Orphanos's photography moves from extreme close-up portraits to elaborate images that rely on darkroom and other techniques that he taught himself: dodging (i. e. shading part of the photographic paper while making a print), using paper negatives, using silk screen printing. Most of his work is in black and white, but he has also combined images and colors in large silk screen prints.

One of his favorite portraits, that of David Hockney, was shot on a bleak day with little light. Orphanos found that he had one negative he could print and created a work to represent the rushed mood of the sitting. In the darkroom at the time of enlarging, he manipulated the image to spill down from the center of a bent sheet of paper. He has noted: "All final judgments are made in the darkroom. To be able to work on your own processing is a great advantage. Most of the celebrated photographers of today do not work on their own prints."

His formal portraits are usually of mature persons with bodies of work in art or literature. Their faces have the features of prescient age, and his presentation of them pays homage to their achievement and personalities. He uses little or no background, at times swaddling the sitters in black cloth, since "before black a face glows."

Orphanos has also photographed athletes, military men, and even young men of the street, as portraits and as nudes and figure studies. His models for these photographs are most often straight men, and his work follows in a tradition extending from ancient Greek painting and sculpture to the paintings of Tsarouchis. Orphanos's images of Greek and American soldiers and sailors in uniform explore and homosexual intersections in depicting the male figure.

One work from Orphanos's "Nude Athletes: Locker Room Series" shows from the rear the body of a mature athlete reminiscent of the famous sculpture of Agias in Delphi. The image is close up, framed as many a statue has come down to us, as a fragment, to stress not personality but the detail of the composition.
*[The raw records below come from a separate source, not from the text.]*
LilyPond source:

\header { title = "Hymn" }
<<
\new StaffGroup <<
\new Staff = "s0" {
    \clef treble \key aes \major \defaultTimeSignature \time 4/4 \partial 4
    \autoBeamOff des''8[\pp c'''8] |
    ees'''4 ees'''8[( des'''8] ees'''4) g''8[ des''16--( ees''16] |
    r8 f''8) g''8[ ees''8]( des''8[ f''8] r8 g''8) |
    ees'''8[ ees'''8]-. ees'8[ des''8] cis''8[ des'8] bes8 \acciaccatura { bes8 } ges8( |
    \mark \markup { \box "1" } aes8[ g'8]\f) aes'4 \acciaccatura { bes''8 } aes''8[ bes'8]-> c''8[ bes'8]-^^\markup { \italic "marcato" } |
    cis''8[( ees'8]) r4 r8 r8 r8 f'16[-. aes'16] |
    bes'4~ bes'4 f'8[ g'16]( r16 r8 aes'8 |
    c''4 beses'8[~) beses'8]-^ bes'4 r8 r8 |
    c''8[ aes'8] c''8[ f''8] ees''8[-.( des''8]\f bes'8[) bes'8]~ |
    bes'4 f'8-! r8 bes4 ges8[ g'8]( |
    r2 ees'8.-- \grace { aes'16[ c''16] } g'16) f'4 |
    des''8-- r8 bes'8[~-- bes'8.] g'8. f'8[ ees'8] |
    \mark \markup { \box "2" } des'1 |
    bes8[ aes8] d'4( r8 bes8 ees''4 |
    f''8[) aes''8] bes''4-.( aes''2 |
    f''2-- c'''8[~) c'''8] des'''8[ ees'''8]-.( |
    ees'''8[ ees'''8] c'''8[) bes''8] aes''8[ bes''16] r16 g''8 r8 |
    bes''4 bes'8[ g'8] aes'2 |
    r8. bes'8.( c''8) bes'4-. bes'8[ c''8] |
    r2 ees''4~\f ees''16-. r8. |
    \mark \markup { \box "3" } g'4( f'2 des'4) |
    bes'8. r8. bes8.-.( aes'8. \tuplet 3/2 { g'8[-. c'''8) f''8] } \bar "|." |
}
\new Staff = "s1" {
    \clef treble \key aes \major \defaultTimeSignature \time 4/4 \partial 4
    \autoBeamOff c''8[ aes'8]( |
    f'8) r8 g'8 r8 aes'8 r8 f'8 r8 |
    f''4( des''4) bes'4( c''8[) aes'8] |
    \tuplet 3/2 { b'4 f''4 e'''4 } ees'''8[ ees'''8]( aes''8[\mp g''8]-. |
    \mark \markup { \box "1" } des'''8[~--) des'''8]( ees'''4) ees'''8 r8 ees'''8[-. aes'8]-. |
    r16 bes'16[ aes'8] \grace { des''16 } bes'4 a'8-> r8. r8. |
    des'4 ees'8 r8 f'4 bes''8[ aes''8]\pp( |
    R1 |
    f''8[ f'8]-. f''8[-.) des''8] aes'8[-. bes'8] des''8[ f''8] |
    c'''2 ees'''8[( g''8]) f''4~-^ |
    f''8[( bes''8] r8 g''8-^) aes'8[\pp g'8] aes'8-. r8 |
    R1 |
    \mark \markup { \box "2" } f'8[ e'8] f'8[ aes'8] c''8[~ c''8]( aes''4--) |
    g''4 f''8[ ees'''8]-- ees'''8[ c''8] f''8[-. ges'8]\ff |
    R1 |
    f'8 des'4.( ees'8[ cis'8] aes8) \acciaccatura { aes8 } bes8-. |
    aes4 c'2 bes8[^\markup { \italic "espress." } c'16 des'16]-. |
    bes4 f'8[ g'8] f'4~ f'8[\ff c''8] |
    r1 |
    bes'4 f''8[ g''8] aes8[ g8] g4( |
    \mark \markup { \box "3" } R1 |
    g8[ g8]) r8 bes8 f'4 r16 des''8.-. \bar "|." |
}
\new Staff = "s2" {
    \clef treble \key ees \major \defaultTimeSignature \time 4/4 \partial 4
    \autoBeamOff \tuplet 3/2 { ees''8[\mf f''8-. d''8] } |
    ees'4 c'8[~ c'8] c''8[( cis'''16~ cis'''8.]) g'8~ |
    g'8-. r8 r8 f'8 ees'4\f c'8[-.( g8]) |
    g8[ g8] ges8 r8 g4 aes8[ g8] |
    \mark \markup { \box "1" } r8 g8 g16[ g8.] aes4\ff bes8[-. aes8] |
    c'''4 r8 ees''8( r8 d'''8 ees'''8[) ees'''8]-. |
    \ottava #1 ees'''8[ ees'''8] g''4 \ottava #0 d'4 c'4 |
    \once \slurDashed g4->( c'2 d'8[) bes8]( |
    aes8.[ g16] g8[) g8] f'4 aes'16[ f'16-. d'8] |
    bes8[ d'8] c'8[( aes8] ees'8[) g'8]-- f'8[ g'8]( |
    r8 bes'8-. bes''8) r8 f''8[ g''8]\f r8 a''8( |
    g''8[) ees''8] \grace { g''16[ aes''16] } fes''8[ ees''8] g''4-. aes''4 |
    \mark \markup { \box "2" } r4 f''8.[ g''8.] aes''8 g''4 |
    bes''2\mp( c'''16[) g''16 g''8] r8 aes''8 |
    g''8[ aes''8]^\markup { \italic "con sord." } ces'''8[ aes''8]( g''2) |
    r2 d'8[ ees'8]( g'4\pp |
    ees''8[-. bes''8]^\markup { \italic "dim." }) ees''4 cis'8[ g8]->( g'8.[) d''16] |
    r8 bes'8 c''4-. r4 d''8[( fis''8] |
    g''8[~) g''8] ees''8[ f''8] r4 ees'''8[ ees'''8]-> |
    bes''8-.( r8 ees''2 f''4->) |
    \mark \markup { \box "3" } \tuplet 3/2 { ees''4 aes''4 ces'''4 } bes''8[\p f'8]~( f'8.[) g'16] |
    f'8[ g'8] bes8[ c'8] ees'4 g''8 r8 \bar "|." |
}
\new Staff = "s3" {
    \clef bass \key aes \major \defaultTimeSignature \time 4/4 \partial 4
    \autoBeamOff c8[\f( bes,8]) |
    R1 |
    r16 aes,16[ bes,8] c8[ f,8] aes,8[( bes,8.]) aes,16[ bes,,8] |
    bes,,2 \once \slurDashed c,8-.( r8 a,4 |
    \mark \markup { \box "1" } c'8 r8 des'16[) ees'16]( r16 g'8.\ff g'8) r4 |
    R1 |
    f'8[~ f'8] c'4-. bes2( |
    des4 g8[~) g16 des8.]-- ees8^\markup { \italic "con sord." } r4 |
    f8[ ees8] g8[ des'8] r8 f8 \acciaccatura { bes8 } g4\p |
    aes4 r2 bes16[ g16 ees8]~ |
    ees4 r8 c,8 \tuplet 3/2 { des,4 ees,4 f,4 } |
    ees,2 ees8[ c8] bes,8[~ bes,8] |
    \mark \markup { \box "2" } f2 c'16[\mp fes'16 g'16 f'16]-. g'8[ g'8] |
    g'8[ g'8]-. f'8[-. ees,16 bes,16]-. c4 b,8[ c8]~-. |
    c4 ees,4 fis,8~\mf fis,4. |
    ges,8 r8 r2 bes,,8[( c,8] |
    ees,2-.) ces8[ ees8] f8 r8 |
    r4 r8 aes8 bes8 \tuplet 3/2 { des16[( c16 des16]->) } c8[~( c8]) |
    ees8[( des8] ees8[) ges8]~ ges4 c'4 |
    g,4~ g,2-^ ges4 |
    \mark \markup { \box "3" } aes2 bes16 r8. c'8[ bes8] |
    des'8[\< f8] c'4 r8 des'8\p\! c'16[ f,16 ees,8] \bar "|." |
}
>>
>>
The series taken of athletes in the locker room illustrates Orphanos's ability to isolate from the mundane chaos the chance pose and to engage subjects for quick figure studies. Imaginative framing presents the images like film, catching moments when strict playing field relations are exchanged for horseplay and banter, when uniforms are exchanged for the expressiveness of the body. Reynolds Price has observed that these pictures "go well beyond the usual hurly-burly to the core of male bonding that's so mysterious, so threatful to women, yet so necessary to men's continuance as whole upright and unconsumed creatures."

In an interview Orphanos has spoken of his sexual awakenings and attempted seduction at boarding school. With candor and humor he has discussed the different constructions of homosexuality as he has experienced them in Greece and the U.S. He has also noted the different practices in circumcision in the two countries and expressed his relief that Greek art depicts young men uncircumcised, as was he: "I have always sought intact males as my models. This is definitely an influence garnered from Greek art, particularly the vase paintings."

In his figure studies and male nudes, Orphanos prefers to photograph young straight men, who get less attention than gay men. He has observed, "Young men love to be photographed. Young men crave attention. When it is finally bestowed on them through the intensity of a photo shoot, they are almost mesmerized by it. This results in vulnerable, uninhibited moments where I am able to capture their rare male grace. This is true of the young man, the 'Greek Soldier.'"

This work might be called a nude portrait rather than a figure study. A young soldier is posed contre jour (i.e., against the light). He sits in a chair against the available natural light always used by Orphanos. The penis is awesome in its size, edged in a light that gives it volume and weight like sculpture. The face is kept from the light and is without contour in a shadow that flattens the features as in a Minoan profile. In the tension of this composition, the face could be about to appear or disappear, to signify life or death.